Moussorgsky's "Pictures At An Exhibition," is musical visit to an 19 th century art gallery filled with watercolor paintings by Victor Hartman, a friend of the composer. Although it was originally written for piano, the piece owes a lot of its popularity to the orchestral arrangement of it by Maurice Ravel that will be presented by the Purdue Symphony Orchestra under the direction of Andrew King. The piece was also made famous by the British progressive rock trio Emerson, Lake & Palmer in their 1971 album of the same name, " Pictures At An Exhibition."
Quite literally, Moussorgsky's piece provides a musical description of the experience of walking through an exhibit of Hartman's paintings. The recurrence of the "Promenade" theme, with its shifting time signatures, depicts the dawdling, irregular way a visitor would move through an art exhibition.
Nearly a dozen of Hartman's art works inspire short individual movements with interesting titles such as "The Gnome," "The Great Gate of Kiev" and "Ballet of the Chicks in Their Shells." Each movement attempts to conjure up the mood invoked by one of Hartman's art works, often attempting to paint the picture in music.
Many of the original pictures no longer exist so Mussorgsky's music is the only way to bring them to life. "The Gnome," for instance, depicts Hartman's design for a nutcracker in the shape of a gnome. Although the painting has been lost, the image projected through Mussorgsky's music is that of a grotesque looking gnome.

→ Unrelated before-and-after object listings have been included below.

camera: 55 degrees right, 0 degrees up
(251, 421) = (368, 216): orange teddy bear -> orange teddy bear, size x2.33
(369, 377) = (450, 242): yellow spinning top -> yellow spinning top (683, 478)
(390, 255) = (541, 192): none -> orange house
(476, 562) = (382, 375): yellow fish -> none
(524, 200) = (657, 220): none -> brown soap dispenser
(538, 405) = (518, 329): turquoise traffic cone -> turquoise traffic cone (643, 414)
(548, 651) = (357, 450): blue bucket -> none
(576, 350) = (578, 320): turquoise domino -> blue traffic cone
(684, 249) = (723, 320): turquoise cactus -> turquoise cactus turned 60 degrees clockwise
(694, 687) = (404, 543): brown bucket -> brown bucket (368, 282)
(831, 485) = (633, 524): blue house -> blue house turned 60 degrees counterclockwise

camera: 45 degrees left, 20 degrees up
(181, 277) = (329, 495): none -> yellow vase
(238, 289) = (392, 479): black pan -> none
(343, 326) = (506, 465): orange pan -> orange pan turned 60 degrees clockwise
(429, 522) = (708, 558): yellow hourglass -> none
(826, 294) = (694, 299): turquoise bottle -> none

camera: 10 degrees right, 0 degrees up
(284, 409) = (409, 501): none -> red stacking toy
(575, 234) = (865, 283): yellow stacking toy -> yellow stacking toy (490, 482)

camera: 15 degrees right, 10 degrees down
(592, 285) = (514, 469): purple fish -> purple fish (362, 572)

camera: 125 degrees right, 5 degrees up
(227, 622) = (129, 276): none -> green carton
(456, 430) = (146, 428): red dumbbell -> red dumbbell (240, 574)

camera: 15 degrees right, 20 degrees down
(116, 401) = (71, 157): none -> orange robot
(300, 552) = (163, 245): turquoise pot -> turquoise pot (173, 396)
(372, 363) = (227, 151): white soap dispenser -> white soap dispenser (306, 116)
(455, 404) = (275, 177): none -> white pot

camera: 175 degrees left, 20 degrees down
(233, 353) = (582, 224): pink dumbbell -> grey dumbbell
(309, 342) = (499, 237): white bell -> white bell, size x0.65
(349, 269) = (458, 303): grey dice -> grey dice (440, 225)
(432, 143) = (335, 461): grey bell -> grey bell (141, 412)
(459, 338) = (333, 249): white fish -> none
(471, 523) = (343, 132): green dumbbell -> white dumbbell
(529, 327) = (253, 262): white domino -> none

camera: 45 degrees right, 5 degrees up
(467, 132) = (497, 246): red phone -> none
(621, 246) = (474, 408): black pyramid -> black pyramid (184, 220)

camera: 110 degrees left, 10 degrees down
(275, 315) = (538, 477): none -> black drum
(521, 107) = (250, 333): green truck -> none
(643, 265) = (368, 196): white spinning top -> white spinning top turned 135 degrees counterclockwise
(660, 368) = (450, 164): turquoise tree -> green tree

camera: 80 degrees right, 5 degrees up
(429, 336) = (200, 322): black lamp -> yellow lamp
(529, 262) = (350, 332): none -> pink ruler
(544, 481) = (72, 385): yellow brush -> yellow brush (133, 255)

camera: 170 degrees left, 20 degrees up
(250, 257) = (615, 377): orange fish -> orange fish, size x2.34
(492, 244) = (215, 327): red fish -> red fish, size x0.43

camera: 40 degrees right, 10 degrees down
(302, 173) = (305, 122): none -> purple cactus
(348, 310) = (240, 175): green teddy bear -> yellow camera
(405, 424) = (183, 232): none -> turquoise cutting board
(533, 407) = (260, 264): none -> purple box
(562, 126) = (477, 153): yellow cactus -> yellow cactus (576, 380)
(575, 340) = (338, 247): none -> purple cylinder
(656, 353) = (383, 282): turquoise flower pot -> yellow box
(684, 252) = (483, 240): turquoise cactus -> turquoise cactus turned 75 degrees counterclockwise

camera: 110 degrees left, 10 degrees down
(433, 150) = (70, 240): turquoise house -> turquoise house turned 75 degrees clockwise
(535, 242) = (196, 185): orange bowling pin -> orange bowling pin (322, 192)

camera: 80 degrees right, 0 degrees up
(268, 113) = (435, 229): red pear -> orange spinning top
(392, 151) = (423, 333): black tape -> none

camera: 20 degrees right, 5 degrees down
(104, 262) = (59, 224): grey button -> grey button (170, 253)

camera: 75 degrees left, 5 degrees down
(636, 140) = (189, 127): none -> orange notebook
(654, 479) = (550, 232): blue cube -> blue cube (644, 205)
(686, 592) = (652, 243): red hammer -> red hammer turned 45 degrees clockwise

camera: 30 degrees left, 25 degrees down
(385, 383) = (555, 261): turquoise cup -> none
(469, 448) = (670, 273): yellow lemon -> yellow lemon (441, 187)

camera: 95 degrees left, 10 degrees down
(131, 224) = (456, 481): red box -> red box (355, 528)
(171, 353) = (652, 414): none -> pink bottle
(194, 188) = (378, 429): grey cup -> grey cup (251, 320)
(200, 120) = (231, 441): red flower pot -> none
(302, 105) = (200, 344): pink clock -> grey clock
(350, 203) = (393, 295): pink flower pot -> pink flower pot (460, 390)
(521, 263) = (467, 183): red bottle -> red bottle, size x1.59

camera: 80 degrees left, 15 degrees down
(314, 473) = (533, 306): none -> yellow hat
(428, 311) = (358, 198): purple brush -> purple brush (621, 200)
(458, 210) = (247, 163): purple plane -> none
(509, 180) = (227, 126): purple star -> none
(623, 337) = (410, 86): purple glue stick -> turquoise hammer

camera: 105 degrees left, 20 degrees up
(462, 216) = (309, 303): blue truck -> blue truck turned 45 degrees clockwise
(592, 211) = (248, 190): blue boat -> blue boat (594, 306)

The playful movement titled "Ballet of the Chicks in Their Shells" was inspired by designs Hartman drew for a ballet called "Trilby." The costumes were for children dressed as canaries as well as un-hatched chicks. The picture displayed with this story shows one of Hartman's drawings.
"The Great Gate of Kiev," perhaps the best known of all the movements, starts with big, long chords, describing the grandness of Hartman's design for a new city gate in Kiev that was never realized. Many feel the movement depicts people thronging through the gates. The sound of bells at its conclusion creates a victorious mood.
Moussorgsky composed "Pictures at an Exhibition" in 1874 as a tribute to his artist friend who had died a year earlier. One of the Russian composers known as "The Five," Moussorgsky strove to achieve a uniquely Russian musical identity, often in deliberate defiance of the established conventions of Western music . Many of his major works, including "Pictures At An Exhibition," were inspired by Russian history, Russian folklore, and other nationalist themes.
The Purdue Symphony Orchestra and Purdue Symphonic Band will next perform on April 22 to close out their 2006-07 season.